When I first got the 'leading' to come here to the Triennial back in 2002 I'd never left Europe, long haul flights to me meant 4 hours to Crete and my international travel experiences had all been organised by someone else. The prospect of independant travel and being at an event with non-english speakers was daunting to say the least. Then I got the opportunity to travel first to Belgium and Hungary on an ordinary international flight, not a package holiday and had to cope with being the one who did speak some of the language (extremely rusty French and German) rather than relying on someone else all the time. Hungary was also a re-introduction to international Quaker events and to being in a totally different unfamiliar culture. I'd been eased into Greece through touristy stuff - but rather bizarrely and perhaps worryingly my trip to Hungary also meant that the Wellington suburban trains were oddly familiar when I got here, them having come second hand from there! In turn those trips prepared me for an unexpected trip to Guatemala with work; a much longer flight, my first jet lag, and an introduction to poverty on a level I'd never seen before, the experience of being the only tall white female - for all my dark colouring, and being stared at by children for being different. Also my first experience of being totally on my own abroad and managing to go shopping in a language I didn't speak and with an unfamiliar currency.
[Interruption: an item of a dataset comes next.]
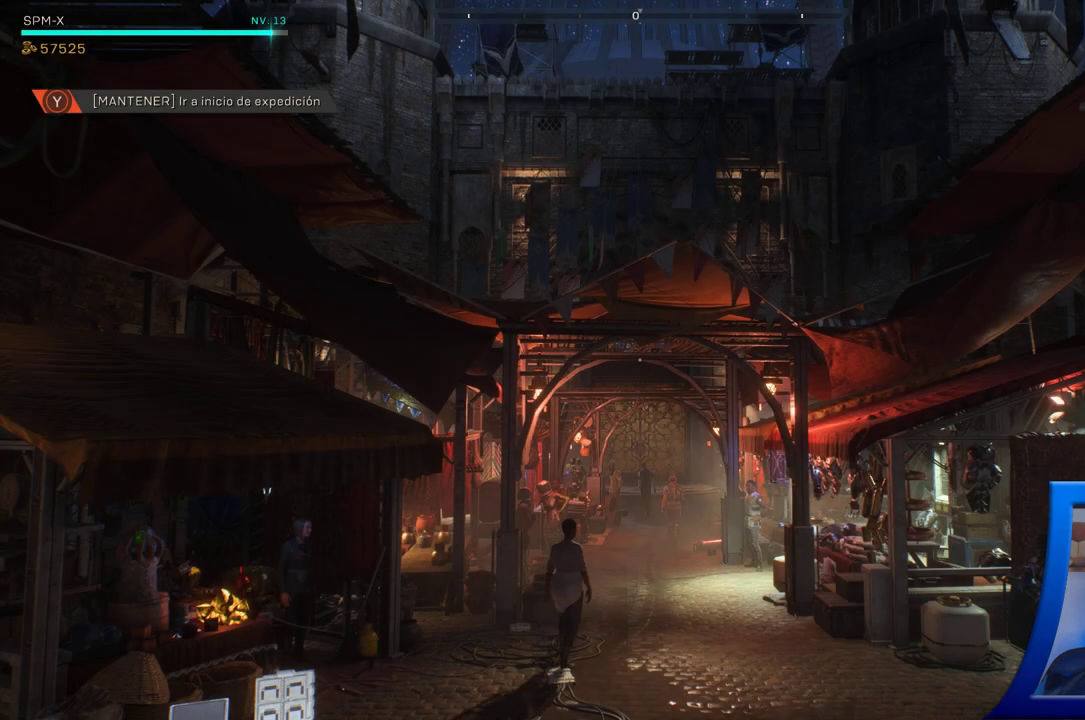
Gameplay with a controller (Xbox layout); each line is a JSON object with the inputs held at the frame after it (dt_ms = milliseconds from this image to that frame). "button_events" lists button changes between this image and that frame as [ms after this image, input, new state], when the widget could be followed in between (sticks are given only as held states).
{"dt_ms": 500, "buttons": [], "left_stick": "center", "right_stick": "down", "button_events": []}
So by the time my 3 week trip to Auckland had grown into 3 months travelling which in the end included Aotearoa and Australia (nice and easy, they drive on the right side - ie the left and they speak English, after a fashion... ) but also Thailand, the refugee camps along the Burmese border and a village of displaced people 10km into Burma where I was extremely glad of the experiences that had helped me build up to it. The conditions in Burma were appauling there's no two ways about it, but at least I could ask sensible questions about what I was seeing based on my Guatemalan experience and understand more rather than being dumbstruck by the enormity of the uphill battle for an existance these people were facing.
I don't think I would have got anything like as much out of my travels without the build up, I probably wouldn't even have considered 3 months travelling 'alone'. Ok so I was more often than not with F/friends or family at each destination but it was up to me to get there and arrange it all. At YF Camp I got asked advice from someone about travelling who was planning their OE (Overseas Experience - Gap Year to us Brits!), they had assumed because I was living 'overseas' I must have done lots of travelling - they were a bit taken aback when I pointed out that as most of my travelling had been here I probably wasn't the best person to ask! There has always been a part of me that wished I had gone inter-railing in my early 20's as many of my peers did, or done Bunac camps or something, but it had never felt like the right time or circumstances. I used to think I'd missed my opportunity to take time out and travel, but life has proved otherwise. It was just a matter of waiting until the right time.